Discussion on: Even the Big Ones Mess Up

View post

You should always make a big fuss about mistakes which happen in production. Of course mistakes happen, but why didn't this mistake happen in Test or Acceptance. What do you need to fix to the way you go to production so that this does not happen again the next time.

Quite often production issues are the result of good enough mentality. The quality should be good, it does not have to be perfect. Something is good when it works, and you have proof that it works. It might not be the best in performance or scalability, but you know where its limitations are. And here is where something that is good can still fail in production. For example, in case of the Amazon issue they probably had in incorrect estimation of the surge of new devices. And that's fine. But if they did not even consider for it, and test for it. Then they deserve all the fuss that should be made about it.

In production there should only be two cases of issues which are (kind of) acceptable.

"Oh fuck!" Usually the result of somebody performing an explicit action, like deleting a file on the wrong server.
"That's interesting." Something happens which defies the world as you have defined it. These are usually the result of a user performing a combination or series of actions which where not accounted for in the logic.
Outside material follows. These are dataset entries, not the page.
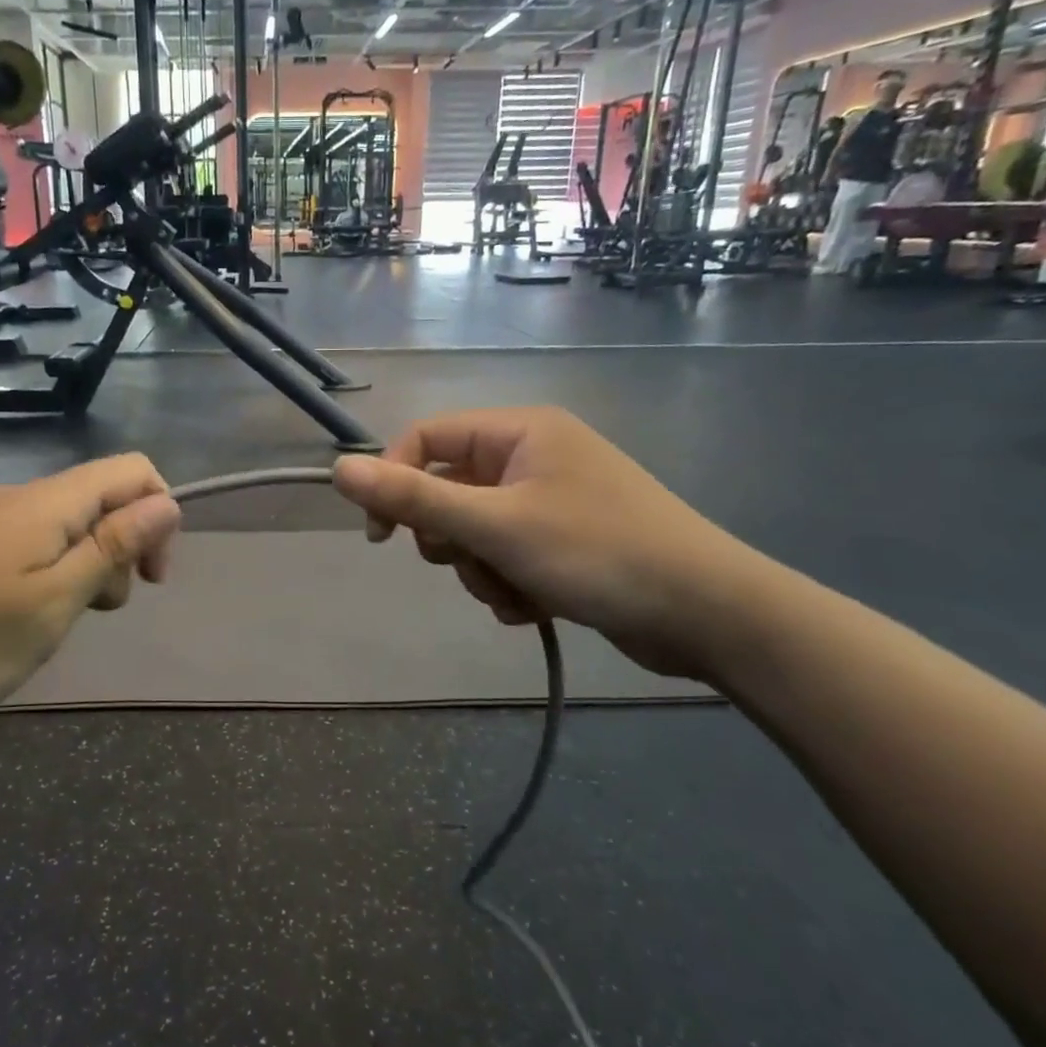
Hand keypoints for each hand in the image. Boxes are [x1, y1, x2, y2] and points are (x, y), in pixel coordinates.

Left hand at [0, 454, 180, 738]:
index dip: (159, 516)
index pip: (131, 470)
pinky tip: (10, 620)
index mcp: (46, 503)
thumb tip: (167, 503)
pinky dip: (42, 574)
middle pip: (97, 499)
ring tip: (50, 625)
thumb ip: (112, 548)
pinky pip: (22, 543)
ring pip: (60, 526)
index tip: (148, 580)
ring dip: (80, 568)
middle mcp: (14, 496)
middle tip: (94, 613)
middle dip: (118, 550)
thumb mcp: (53, 603)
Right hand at [332, 408, 756, 679]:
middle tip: (472, 561)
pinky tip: (534, 606)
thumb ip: (413, 498)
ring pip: (474, 531)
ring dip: (480, 569)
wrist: (707, 614)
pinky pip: (505, 555)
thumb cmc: (597, 552)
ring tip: (515, 592)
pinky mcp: (563, 541)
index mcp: (519, 432)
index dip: (394, 481)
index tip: (382, 536)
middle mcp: (532, 456)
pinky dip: (507, 583)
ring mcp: (550, 500)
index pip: (426, 439)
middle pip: (448, 489)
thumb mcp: (495, 525)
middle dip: (450, 537)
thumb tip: (338, 470)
Both these issues are not really solvable. You can only reduce the number of occurrences. This is what defines your software/process maturity.
You can attempt to expose these problems by employing things like chaos engineering and fuzzing testing. But that only gets you so far. In fuzzing testing you generally only try to find the edge cases of a single unit. But for the "That's interesting" you probably need to invoke a whole series of edge cases.

Al Romano • Feb 12 '19

100% this. ^{^}

I'm now changing incident report reasons to "Oh Fuck" and "That's interesting...".

So. Much. Yes.